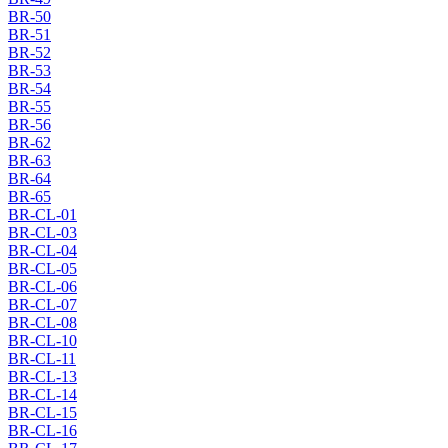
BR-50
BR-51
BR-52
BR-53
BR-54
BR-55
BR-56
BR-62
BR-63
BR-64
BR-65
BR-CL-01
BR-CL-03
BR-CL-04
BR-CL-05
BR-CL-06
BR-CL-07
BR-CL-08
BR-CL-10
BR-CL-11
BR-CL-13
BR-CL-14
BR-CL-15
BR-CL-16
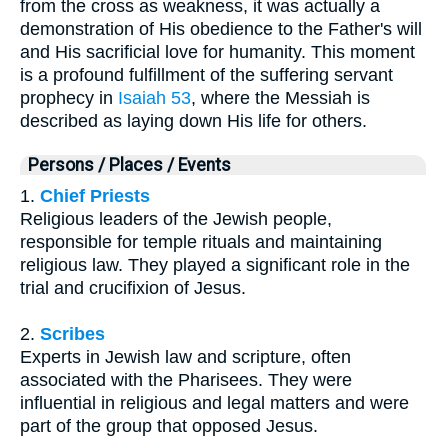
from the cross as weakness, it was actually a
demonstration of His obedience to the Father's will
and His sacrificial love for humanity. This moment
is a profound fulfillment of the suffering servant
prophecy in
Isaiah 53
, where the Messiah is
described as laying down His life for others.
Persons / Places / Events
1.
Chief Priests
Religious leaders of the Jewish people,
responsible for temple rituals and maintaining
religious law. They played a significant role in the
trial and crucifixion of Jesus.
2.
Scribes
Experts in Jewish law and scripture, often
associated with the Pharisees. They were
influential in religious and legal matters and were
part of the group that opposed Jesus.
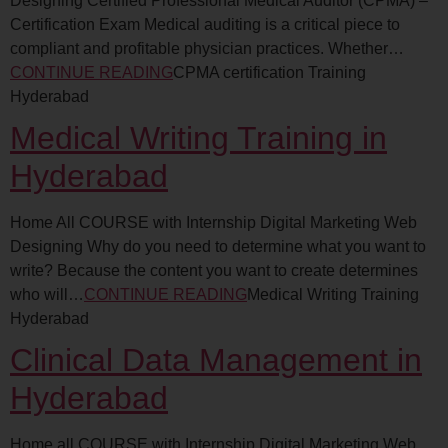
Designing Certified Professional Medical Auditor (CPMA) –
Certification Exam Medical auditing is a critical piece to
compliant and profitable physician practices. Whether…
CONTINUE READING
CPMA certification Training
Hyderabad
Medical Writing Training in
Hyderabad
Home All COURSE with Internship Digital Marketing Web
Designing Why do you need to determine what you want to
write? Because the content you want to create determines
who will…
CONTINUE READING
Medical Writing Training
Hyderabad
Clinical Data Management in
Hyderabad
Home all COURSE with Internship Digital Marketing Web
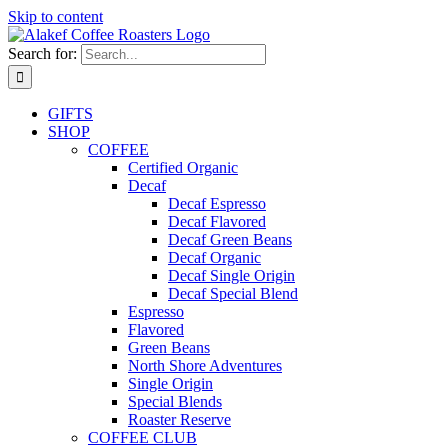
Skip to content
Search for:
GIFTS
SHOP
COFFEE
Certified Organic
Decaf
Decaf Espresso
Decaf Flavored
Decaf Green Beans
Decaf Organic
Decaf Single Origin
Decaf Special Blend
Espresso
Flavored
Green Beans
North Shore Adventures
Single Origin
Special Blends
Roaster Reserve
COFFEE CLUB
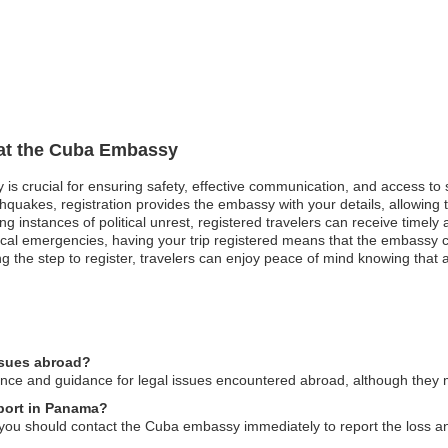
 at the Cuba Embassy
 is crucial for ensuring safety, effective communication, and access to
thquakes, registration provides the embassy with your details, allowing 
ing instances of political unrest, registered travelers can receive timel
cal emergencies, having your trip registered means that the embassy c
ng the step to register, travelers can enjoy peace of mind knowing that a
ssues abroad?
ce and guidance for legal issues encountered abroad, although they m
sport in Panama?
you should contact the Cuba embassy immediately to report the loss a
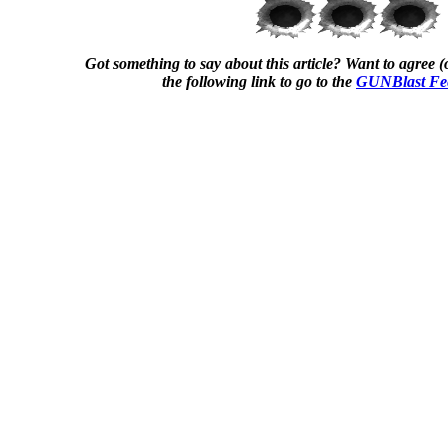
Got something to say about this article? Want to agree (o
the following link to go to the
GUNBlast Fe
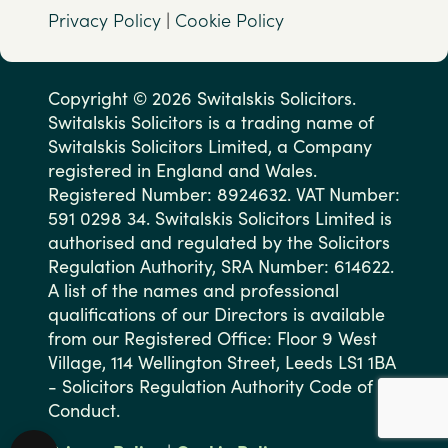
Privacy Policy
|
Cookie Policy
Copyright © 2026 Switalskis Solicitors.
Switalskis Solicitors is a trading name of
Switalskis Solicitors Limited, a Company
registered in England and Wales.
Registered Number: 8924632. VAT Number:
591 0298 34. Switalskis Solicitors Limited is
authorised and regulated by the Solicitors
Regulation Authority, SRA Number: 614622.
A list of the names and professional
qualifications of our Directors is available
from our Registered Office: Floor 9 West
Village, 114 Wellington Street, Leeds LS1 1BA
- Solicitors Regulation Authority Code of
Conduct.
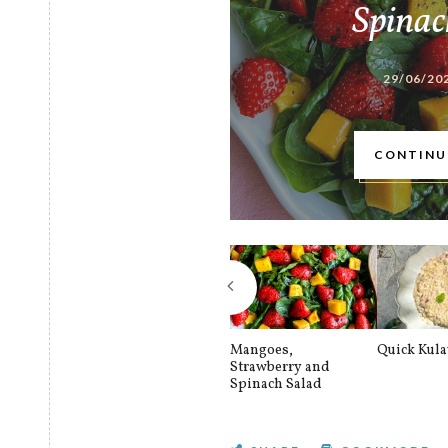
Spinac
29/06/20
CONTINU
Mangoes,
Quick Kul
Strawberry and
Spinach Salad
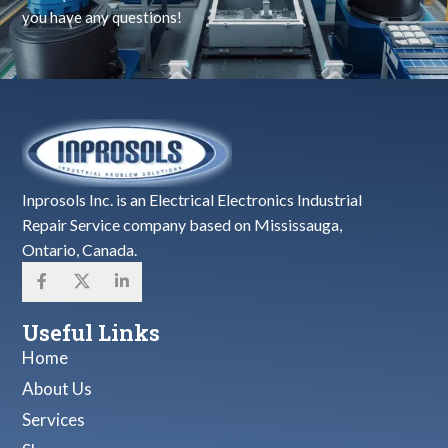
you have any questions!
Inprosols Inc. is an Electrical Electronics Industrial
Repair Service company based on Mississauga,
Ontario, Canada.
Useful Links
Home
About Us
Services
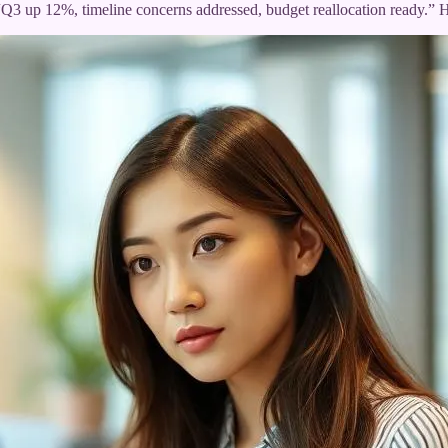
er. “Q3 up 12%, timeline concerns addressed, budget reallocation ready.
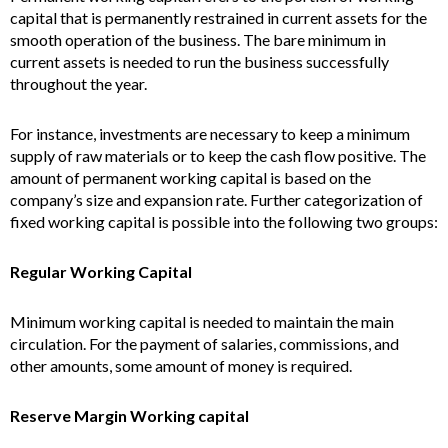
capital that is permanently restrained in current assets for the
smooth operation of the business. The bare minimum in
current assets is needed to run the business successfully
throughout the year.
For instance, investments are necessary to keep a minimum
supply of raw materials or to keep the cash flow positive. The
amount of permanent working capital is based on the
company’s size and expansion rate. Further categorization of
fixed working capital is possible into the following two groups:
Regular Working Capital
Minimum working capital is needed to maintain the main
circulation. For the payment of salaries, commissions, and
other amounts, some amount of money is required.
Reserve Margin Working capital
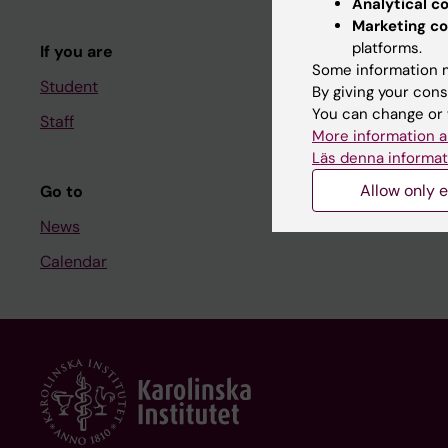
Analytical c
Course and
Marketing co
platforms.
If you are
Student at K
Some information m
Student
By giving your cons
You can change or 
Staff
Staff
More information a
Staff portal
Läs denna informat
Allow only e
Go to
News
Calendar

********************

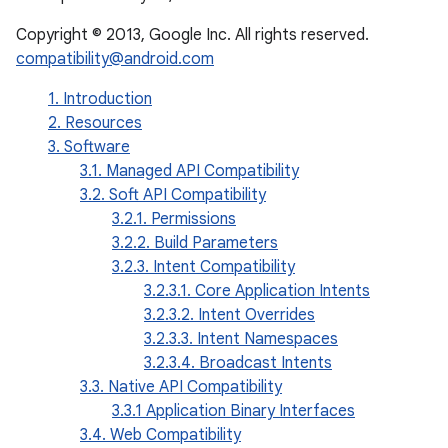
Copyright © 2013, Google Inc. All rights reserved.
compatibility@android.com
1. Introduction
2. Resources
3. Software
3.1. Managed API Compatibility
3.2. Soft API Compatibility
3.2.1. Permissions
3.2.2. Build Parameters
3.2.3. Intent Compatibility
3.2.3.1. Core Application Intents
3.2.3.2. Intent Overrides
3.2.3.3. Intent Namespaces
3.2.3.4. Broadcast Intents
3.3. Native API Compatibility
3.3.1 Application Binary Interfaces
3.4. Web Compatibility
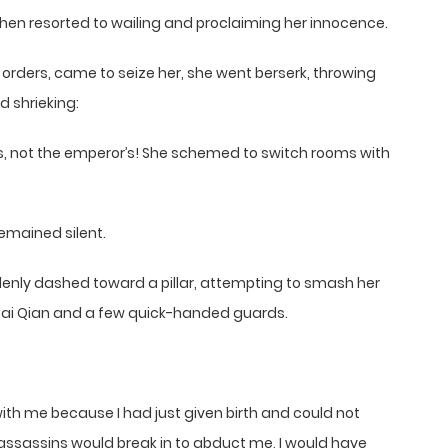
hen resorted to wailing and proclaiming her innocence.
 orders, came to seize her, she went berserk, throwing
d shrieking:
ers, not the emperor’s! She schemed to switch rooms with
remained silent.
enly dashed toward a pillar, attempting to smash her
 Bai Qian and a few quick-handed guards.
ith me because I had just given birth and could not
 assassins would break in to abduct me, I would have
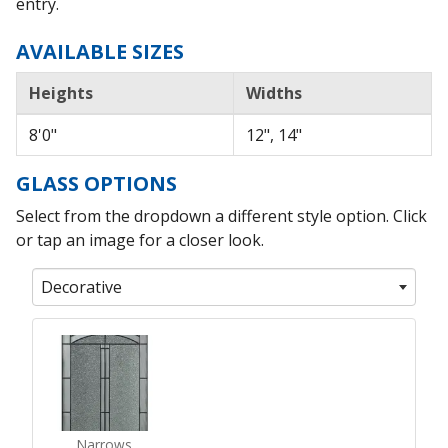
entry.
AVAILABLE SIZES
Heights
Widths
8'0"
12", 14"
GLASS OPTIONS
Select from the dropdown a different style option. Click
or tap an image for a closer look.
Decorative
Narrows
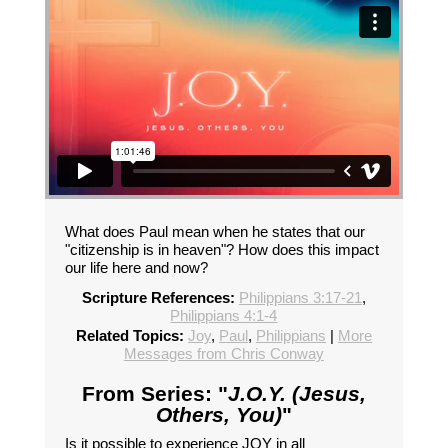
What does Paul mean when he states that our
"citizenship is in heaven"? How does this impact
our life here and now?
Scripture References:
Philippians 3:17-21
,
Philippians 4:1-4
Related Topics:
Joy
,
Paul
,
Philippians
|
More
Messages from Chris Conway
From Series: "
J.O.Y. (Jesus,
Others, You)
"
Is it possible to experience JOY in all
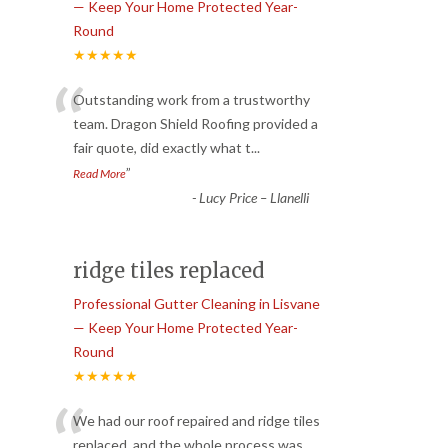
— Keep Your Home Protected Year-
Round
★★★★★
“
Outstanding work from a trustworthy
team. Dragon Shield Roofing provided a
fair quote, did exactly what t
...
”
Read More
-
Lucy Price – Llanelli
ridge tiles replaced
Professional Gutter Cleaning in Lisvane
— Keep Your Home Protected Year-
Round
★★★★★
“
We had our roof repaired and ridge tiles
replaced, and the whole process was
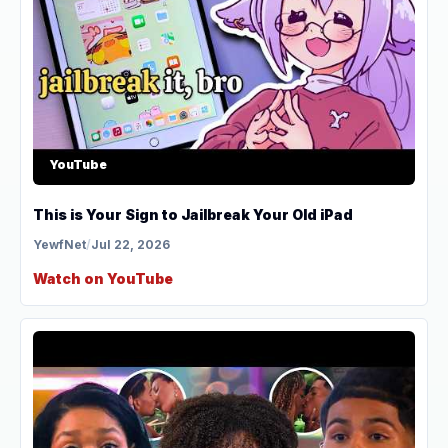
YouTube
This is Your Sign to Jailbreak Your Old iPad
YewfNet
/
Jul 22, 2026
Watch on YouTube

********************

| Required action |
The material above holds pictures; leave them out and set down exactly the lines from the line with "is a profound" to the line with "ssues abroad?", both included.

| Solution for this exercise |
is a profound fulfillment of the suffering servant
prophecy in
Isaiah 53
, where the Messiah is
described as laying down His life for others.
Persons / Places / Events
1.
Chief Priests
Religious leaders of the Jewish people,
responsible for temple rituals and maintaining
religious law. They played a significant role in the
trial and crucifixion of Jesus.
2.
Scribes
Experts in Jewish law and scripture, often
associated with the Pharisees. They were
influential in religious and legal matters and were
part of the group that opposed Jesus.
Designing Certified Professional Medical Auditor (CPMA) –
Certification Exam Medical auditing is a critical piece to
compliant and profitable physician practices. Whether…
CONTINUE READING
CPMA certification Training
Hyderabad
Medical Writing Training in
Hyderabad
Home All COURSE with Internship Digital Marketing Web
Designing Why do you need to determine what you want to
write? Because the content you want to create determines
who will…
CONTINUE READING
Medical Writing Training
Hyderabad
Clinical Data Management in
Hyderabad
Home all COURSE with Internship Digital Marketing Web
Skip to content
Search for:
GIFTS
SHOP
COFFEE
Certified Organic
Decaf
Decaf Espresso
Decaf Flavored
Decaf Green Beans
Decaf Organic
Decaf Single Origin
Decaf Special Blend
Espresso
Flavored
Green Beans
North Shore Adventures
Single Origin
Special Blends
Roaster Reserve
COFFEE CLUB
 at the Cuba Embassy
 is crucial for ensuring safety, effective communication, and access to
thquakes, registration provides the embassy with your details, allowing 
ing instances of political unrest, registered travelers can receive timel
cal emergencies, having your trip registered means that the embassy c
ng the step to register, travelers can enjoy peace of mind knowing that a
ssues abroad?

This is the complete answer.